The task: Copy out everything in the rows below, from the line containing "family: Dictynidae" down to the line containing "family: Bethylidae", including both of those lines. Keep each line exactly as it appears.

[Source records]
%%

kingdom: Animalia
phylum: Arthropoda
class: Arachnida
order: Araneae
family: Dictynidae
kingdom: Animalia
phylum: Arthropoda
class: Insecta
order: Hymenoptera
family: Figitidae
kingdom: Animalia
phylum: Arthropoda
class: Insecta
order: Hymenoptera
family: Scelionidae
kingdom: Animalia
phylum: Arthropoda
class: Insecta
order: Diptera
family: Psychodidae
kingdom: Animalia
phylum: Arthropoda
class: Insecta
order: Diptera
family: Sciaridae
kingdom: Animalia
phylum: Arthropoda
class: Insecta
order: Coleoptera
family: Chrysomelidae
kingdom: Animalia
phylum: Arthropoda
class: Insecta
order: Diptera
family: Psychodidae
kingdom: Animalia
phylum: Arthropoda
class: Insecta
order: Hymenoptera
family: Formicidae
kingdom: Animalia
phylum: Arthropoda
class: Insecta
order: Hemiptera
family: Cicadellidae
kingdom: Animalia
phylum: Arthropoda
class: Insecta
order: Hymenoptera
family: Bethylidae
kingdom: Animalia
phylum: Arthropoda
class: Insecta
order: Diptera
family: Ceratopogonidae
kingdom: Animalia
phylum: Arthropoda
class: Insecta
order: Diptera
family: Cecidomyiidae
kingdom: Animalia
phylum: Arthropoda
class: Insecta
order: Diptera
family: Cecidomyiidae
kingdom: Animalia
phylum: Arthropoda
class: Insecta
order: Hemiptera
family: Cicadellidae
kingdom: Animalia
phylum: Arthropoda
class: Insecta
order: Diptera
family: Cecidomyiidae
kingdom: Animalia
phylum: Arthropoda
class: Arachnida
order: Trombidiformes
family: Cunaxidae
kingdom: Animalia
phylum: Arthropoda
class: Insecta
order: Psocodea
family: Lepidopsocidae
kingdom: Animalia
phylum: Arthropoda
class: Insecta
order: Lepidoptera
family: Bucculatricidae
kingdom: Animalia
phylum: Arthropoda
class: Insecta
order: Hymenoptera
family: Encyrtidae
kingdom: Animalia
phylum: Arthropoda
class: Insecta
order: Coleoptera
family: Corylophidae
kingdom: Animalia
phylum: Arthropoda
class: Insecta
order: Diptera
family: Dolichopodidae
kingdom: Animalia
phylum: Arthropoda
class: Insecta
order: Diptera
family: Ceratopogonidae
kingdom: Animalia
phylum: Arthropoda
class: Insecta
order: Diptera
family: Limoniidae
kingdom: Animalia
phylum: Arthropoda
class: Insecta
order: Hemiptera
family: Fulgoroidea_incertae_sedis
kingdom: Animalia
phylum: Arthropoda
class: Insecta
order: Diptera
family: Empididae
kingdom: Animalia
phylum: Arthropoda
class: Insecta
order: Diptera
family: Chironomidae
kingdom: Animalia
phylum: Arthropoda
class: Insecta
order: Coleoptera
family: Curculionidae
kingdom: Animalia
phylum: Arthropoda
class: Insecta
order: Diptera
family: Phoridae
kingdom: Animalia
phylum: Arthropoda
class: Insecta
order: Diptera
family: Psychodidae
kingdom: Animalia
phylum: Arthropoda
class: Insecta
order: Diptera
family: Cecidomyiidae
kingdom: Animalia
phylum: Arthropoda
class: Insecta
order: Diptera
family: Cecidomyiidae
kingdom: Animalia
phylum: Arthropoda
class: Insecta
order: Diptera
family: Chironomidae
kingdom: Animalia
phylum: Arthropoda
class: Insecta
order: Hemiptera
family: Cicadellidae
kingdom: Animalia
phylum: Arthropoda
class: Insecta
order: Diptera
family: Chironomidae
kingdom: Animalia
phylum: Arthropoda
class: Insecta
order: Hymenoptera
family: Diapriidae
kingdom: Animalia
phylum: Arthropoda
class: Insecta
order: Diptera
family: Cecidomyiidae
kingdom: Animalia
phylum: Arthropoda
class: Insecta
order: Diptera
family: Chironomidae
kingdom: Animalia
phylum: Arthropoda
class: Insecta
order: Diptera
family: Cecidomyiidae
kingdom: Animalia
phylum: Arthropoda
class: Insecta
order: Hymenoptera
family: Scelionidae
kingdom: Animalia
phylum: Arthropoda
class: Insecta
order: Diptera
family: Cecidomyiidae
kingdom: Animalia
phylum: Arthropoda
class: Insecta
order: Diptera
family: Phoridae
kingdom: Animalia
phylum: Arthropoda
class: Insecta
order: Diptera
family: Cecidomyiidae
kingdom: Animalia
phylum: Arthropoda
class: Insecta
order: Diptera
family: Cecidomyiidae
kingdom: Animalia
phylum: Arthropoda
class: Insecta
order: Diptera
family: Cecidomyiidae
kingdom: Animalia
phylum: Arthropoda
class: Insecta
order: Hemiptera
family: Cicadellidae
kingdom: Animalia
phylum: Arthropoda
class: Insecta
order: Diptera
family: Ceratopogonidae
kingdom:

%%

Written reply:
family: Dictynidae
kingdom: Animalia
phylum: Arthropoda
class: Insecta
order: Hymenoptera
family: Figitidae
kingdom: Animalia
phylum: Arthropoda
class: Insecta
order: Hymenoptera
family: Scelionidae
kingdom: Animalia
phylum: Arthropoda
class: Insecta
order: Diptera
family: Psychodidae
kingdom: Animalia
phylum: Arthropoda
class: Insecta
order: Diptera
family: Sciaridae
kingdom: Animalia
phylum: Arthropoda
class: Insecta
order: Coleoptera
family: Chrysomelidae
kingdom: Animalia
phylum: Arthropoda
class: Insecta
order: Diptera
family: Psychodidae
kingdom: Animalia
phylum: Arthropoda
class: Insecta
order: Hymenoptera
family: Formicidae
kingdom: Animalia
phylum: Arthropoda
class: Insecta
order: Hemiptera
family: Cicadellidae
kingdom: Animalia
phylum: Arthropoda
class: Insecta
order: Hymenoptera
family: Bethylidae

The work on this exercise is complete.